Tiene 80
años y es la primera vez que viaja en autobús. Su nerviosismo, su
torpeza al caminar entre las filas de asientos y sus constantes
preguntas al resto de pasajeros la delatan. Viaja de Benavente a
Ponferrada. Son las siete y cuarto de la tarde y Castilla nunca antes
fue tan ancha.
Al llegar a
Ponferrada deberá tomar otro autocar, el segundo de su vida, con
destino a Villafranca del Bierzo, el lugar donde nació hace hoy 80 años y donde
mañana los vecinos realizarán una ofrenda floral en honor de sus
dos hijos muertos.
Antonio y
Juan murieron hace cinco años. El mismo día y a la misma hora. Fue
un accidente. Al contarlo, es decir, al revivirlo, es como si otra
vez estuviera matándolos. O al menos eso es lo que dice María,
mientras llora apoyada contra la ventanilla del autobús y solo el
grueso vidrio logra impedir que sus lágrimas rieguen el suelo. Son
las siete y treinta y cinco de la tarde y Castilla nunca antes fue
tan árida.
La ofrenda
floral coincide con las fiestas patronales del pueblo, pero a la
madre las fiestas no le importan, solo la ofrenda. Ni siquiera las
flores. La ofrenda es cuanto queda, al fin y al cabo, de Juan y de
Antonio en este paisaje lánguido, suavemente ondulado, en que la
vida transcurre más lenta.
Algunos
meses después del accidente, es decir, hace cuatro años y algunos
meses, su marido, también difunto, plantó dos árboles en una finca
de los Montes de León en honor de sus hijos fallecidos.
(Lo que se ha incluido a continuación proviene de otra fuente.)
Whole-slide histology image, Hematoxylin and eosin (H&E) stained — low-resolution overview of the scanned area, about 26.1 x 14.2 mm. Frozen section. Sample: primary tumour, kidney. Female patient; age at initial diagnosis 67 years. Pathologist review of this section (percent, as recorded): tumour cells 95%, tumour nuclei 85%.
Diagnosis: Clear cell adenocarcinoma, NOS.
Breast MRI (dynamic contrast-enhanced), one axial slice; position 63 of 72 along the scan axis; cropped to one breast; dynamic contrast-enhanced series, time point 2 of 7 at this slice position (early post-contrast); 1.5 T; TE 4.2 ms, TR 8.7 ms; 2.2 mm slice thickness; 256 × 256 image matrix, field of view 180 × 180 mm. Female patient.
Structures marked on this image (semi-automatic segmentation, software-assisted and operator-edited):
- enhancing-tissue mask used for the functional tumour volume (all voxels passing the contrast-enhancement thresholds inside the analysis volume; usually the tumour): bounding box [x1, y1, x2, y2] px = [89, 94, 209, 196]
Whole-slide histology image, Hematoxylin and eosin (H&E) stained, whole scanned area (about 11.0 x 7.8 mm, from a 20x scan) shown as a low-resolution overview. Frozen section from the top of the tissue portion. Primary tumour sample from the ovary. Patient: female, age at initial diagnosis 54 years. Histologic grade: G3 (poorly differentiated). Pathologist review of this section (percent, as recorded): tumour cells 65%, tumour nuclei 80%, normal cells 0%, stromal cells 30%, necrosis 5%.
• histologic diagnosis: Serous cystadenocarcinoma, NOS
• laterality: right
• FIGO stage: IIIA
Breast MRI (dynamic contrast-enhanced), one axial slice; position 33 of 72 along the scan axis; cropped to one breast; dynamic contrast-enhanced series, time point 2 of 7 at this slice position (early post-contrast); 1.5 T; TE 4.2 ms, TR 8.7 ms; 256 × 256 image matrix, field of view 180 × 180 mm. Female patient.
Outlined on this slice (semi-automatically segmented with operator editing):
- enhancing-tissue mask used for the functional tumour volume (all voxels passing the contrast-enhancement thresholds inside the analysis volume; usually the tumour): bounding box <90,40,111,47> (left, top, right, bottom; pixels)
Al
referirse a él, a su marido, la mujer emplea el término ex marido,
porque ya no está -recalca- y porque de estar vivo, no tendría que
haber tomado hoy el autobús para asistir a la ofrenda. Siguen siendo
las siete y treinta y cinco y Castilla nunca antes estuvo tan sola.
María había
planeado visitar por la mañana la parcela familiar de los Montes de
León para pasar un rato con sus hijos, pero un reciente incendio
forestal arrasó la zona llevándose todo consigo. Incluidos los
árboles de Antonio y Juan plantados hace casi un lustro por su
marido -perdón, por su ex marido-.
A las ocho y
cuarto de la tarde, el autocar hace su entrada en la estación de
Ponferrada y María desciende lentamente del vehículo. En el andén
no hay nadie esperándola, pero la mujer luce por primera vez serena
mientras arrastra su pesada valija por el empedrado. Sabe que mañana,
tras la ofrenda, cuando le toque emprender de nuevo en autobús el
viaje de regreso a Benavente, no necesitará hacerle ninguna pregunta
a nadie. Y también que el hogar de uno es aquel en donde viven sus
muertos. Hacía tiempo que María no volvía a casa.